Directions: Identify every line in the records below that contains the word "Left", and copy each of those lines.

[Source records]

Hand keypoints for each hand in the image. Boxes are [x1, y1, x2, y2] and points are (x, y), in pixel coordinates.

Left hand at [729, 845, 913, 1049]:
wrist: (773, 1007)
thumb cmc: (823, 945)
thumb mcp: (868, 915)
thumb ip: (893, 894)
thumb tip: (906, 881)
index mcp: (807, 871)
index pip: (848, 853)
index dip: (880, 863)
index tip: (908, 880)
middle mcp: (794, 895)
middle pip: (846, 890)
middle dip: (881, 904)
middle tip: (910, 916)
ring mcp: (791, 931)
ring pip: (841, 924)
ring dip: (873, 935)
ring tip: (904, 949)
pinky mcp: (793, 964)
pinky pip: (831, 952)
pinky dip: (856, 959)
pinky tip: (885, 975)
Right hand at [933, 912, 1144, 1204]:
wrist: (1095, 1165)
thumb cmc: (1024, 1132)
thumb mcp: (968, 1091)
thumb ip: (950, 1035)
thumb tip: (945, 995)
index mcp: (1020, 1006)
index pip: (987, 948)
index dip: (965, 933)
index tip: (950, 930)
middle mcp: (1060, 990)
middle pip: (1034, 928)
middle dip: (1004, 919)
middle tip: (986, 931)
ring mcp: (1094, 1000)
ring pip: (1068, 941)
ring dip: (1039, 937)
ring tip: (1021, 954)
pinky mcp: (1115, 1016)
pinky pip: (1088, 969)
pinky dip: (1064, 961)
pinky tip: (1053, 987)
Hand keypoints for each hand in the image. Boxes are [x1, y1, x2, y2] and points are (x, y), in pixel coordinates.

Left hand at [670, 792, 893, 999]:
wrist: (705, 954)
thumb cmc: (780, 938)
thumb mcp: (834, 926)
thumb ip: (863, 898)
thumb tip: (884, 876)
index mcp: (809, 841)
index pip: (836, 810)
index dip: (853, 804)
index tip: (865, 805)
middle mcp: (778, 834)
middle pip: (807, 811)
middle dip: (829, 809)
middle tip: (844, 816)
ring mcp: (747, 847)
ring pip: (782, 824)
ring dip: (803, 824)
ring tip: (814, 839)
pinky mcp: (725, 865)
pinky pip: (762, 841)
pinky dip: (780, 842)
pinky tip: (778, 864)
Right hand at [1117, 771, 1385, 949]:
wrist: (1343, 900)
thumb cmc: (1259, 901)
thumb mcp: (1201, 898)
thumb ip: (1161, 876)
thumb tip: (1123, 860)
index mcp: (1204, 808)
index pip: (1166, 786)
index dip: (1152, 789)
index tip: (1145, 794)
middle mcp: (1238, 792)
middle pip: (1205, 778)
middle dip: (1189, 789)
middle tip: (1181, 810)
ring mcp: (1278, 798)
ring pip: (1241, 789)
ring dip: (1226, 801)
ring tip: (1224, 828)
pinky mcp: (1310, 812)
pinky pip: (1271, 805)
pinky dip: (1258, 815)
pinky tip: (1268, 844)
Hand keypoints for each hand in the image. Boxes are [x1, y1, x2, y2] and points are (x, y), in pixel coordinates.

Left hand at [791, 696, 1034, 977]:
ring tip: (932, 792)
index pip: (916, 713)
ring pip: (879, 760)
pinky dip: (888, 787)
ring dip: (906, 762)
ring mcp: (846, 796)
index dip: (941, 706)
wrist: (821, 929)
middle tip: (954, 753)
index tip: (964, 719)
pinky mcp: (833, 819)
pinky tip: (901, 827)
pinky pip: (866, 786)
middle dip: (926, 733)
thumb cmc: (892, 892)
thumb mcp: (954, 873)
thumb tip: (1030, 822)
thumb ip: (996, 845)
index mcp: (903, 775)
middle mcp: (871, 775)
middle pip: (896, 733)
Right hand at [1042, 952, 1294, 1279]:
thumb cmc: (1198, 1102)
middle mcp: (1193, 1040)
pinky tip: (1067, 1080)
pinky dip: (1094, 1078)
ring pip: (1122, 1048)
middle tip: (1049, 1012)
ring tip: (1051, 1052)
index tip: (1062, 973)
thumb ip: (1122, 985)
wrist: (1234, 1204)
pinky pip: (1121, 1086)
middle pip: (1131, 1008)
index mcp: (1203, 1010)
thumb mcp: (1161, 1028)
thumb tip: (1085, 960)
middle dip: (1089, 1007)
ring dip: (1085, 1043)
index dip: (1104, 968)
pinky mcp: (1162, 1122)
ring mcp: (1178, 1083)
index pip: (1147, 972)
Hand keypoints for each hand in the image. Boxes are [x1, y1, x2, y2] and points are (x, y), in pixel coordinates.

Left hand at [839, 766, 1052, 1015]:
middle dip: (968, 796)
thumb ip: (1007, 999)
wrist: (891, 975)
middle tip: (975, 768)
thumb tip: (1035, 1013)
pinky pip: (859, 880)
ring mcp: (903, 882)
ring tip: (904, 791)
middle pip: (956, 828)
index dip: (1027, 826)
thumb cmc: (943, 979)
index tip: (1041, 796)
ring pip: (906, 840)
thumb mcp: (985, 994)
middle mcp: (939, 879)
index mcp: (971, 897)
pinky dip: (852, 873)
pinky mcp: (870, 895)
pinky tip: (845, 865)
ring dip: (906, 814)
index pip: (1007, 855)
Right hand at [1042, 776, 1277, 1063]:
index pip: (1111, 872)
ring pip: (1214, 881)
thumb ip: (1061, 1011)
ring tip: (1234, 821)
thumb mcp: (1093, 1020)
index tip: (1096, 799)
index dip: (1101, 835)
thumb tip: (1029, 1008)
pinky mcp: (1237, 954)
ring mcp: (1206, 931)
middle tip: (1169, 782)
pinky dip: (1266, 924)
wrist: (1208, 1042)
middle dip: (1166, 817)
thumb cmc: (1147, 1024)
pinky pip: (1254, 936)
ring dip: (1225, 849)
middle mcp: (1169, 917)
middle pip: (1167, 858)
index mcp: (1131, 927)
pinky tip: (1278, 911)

Result for this exercise:
Left hand at [729, 845, 913, 1049]:
Left hand at [670, 792, 893, 999]:
Left hand at [791, 696, 1034, 977]:
Left hand at [839, 766, 1052, 1015]:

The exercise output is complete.